Certainly United States v. Karo, 468 U.S. 705, 104 S.Ct. 3296, 82 L.Ed.2d 530 (1984), upon which Judge Williams relies, does not confer authority on the courts of appeals to decide questions in favor of the government in criminal cases where the government does not even argue them. The issue which the Supreme Court reached in that case — whether a warrant was nevertheless justified by untainted evidence (after holding that other evidence was tainted) — was expressly raised by the government in the court of appeals. See, United States v. Karo, 710 F.2d 1433, 1440-41 (10th Cir.1983). To be sure, Justice Stevens objected that the question exceeded the scope of the writ of certiorari, see Karo, 468 U.S. at 736, 104 S.Ct. at 3314 (Stevens, J., dissenting), but that is a question that goes to the Court’s management of issues presented to it and decidedly does not even implicate an issue of the government’s waiver. Nor can it be said, in any case, that the question whether or not an error is harmless is somehow not a significant or “main” issue. It is one of the more difficult analytic questions that appellate judges encounter — the resolution of which is not without significance to defendants.

It is difficult, moreover, to see a principled stopping place to Judge Williams’ balancing test. Should we be willing to overlook counsel’s failure to raise a clearly winning argument — even in civil cases — if by doing so we can save the expense of a new trial (or other societal costs)? Or is this a rule for criminal cases only? And if it is the latter, is that because the courts have some unstated responsibility to help the government in its prosecution of defendants? I think not — we have only the duty to apply the law neutrally in both criminal and civil cases.

When judges think of themselves as bearing responsibility for the results dictated by a neutral application of the law, whether in the civil or criminal field, they tend to exceed appropriate bounds of judicial restraint. By compromising its neutrality, I think the court does so here.
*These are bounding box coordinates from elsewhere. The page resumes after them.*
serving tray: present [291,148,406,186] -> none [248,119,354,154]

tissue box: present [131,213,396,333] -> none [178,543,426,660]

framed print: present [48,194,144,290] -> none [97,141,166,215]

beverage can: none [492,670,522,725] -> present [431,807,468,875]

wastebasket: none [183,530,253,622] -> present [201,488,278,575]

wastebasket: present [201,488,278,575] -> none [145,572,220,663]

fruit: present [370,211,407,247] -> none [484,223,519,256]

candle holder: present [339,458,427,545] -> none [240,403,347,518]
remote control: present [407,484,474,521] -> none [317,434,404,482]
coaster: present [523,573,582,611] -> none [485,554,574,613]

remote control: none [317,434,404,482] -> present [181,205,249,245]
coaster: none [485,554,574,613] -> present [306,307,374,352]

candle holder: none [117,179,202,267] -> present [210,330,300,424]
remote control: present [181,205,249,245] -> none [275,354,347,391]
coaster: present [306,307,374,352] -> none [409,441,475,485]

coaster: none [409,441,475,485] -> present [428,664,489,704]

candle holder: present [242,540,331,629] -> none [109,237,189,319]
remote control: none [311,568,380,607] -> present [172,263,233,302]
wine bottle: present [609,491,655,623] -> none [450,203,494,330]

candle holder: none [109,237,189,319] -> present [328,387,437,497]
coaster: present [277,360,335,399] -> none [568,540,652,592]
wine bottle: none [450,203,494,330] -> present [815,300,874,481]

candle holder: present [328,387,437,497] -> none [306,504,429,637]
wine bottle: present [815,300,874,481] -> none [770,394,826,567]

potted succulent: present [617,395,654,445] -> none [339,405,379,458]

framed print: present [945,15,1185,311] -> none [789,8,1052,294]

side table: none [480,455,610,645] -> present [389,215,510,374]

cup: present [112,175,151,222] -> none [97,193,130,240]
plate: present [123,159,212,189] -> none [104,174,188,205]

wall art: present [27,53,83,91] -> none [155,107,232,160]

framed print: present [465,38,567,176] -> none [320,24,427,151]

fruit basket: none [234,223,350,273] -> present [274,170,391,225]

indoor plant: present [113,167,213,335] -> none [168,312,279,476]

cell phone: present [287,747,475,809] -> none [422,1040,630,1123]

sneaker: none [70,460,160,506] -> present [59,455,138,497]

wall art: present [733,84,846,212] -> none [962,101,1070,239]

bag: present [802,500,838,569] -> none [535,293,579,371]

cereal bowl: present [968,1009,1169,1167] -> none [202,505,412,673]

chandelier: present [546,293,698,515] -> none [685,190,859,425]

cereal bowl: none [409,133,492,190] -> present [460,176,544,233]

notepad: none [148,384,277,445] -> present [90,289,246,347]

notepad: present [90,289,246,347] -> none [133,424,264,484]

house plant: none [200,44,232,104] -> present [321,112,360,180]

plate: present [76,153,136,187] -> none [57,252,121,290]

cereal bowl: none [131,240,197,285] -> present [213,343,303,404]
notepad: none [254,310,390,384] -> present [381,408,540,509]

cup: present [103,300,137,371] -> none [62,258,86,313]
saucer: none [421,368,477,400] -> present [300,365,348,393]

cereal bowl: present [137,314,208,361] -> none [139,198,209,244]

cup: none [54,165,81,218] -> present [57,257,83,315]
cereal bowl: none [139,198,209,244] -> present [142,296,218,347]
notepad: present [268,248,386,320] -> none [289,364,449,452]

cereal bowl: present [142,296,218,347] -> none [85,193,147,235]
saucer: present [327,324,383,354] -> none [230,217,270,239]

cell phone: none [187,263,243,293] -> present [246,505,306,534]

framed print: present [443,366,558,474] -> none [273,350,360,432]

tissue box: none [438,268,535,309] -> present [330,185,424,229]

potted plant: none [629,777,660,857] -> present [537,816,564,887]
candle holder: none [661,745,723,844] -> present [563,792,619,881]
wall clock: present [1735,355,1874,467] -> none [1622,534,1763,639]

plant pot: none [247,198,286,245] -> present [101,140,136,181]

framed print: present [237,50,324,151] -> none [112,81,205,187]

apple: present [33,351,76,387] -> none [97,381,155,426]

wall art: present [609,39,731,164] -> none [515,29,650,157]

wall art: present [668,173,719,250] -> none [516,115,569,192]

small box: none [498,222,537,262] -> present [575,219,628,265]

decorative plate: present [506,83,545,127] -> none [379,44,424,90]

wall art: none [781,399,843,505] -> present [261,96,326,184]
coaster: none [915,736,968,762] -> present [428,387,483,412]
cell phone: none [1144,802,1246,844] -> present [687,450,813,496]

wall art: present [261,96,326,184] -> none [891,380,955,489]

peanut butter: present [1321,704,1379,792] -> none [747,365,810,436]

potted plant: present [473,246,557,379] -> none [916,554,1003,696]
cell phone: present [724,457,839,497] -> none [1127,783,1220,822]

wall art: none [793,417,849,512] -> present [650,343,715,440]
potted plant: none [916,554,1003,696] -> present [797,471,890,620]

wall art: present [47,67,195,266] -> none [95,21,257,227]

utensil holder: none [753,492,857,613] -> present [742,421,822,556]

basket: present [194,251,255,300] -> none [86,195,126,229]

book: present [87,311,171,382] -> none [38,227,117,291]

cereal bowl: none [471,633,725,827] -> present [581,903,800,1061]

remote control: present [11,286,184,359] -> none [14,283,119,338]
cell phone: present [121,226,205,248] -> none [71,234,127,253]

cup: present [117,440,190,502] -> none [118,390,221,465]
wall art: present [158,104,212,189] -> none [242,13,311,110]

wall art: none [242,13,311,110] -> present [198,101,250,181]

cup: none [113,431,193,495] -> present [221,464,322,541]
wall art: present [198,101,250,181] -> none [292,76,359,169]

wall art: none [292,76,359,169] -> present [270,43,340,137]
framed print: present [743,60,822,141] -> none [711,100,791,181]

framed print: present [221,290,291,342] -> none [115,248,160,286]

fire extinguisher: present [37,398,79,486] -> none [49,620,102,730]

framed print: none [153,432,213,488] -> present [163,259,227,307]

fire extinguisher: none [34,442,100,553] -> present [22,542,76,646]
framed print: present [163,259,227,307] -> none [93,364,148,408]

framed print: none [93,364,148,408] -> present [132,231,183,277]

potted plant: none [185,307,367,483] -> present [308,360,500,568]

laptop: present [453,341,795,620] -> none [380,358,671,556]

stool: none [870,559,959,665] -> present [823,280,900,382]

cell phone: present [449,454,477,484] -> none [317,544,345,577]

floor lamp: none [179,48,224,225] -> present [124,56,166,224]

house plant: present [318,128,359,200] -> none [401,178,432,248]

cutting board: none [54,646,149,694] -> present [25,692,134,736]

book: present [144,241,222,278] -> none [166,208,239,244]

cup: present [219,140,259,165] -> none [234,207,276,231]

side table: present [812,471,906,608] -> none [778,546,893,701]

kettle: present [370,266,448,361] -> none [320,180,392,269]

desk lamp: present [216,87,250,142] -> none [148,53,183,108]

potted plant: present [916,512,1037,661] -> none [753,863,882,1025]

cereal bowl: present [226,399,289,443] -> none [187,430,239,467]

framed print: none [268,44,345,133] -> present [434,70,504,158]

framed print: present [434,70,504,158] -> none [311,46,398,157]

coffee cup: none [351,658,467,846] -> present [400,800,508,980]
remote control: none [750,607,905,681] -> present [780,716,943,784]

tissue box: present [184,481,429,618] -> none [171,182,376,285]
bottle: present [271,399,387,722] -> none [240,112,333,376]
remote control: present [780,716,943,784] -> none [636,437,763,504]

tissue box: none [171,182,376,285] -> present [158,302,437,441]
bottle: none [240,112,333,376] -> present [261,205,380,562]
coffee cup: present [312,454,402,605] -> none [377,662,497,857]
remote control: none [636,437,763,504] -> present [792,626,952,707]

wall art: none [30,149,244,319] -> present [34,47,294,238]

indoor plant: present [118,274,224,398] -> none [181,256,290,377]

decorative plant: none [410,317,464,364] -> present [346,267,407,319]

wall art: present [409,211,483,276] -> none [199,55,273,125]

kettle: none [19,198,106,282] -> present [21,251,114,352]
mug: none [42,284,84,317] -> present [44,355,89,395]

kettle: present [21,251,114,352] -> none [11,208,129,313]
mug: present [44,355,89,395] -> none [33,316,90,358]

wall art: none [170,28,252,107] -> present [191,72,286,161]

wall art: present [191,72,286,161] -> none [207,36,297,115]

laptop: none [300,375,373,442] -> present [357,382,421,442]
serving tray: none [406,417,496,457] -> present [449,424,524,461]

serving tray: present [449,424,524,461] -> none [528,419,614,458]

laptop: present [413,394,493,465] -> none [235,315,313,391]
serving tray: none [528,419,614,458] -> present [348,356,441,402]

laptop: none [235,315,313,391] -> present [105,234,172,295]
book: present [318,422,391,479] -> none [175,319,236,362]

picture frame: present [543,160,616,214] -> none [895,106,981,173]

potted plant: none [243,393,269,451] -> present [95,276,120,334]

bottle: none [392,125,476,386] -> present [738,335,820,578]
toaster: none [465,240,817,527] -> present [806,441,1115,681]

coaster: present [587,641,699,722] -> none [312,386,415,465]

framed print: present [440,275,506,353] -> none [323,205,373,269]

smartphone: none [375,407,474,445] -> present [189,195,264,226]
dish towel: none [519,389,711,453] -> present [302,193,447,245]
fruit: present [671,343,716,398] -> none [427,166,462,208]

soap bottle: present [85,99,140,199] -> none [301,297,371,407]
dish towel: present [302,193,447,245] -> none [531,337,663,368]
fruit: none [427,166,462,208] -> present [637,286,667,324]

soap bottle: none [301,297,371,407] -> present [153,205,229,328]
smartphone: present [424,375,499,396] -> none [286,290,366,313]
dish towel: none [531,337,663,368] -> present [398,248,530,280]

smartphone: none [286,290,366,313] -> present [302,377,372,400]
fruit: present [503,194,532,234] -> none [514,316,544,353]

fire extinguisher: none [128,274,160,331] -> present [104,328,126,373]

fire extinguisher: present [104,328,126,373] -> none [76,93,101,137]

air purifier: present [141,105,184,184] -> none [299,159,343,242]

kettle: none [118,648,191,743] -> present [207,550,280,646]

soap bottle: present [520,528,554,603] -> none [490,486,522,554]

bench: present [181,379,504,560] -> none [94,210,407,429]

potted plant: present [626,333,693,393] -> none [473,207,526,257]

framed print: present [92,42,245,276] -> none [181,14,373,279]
That “cost” far exceeds the costs of a new trial for Pryce arid Antonio.4

. The concurrence relies on United States v. Hasting, 461 U.S. 499, 103 S.Ct. 1974, 76 L.Ed.2d 96 (1983), but Hasting held only that courts may not ignore the harmless error doctrine simply because they are proceeding under their supervisory powers. See 461 U.S. at 505, 103 S.Ct. at 1979. There is no indication that the government did not argue that the error was harmless.

. The distinction between not citing a case and not raising an argument is so well-known as to be beyond dispute. The former never bars a court from relying on the precedent; the latter virtually always precludes the court from relying on the argument.

. The Giovannetti court originally held that the government waives harmless error when it fails to raise the issue. See United States v. Giovannetti, 919 F.2d 1223, 1229 (7th Cir.1990).

. In this case there will have to be a new trial for Gaskins anyway (with which the proceeding for Pryce and Antonio could again be consolidated), so the cost of holding the government to its waiver of the issue will not be high. And I *97rather doubt the government would make this mistake (if it is a mistake) again.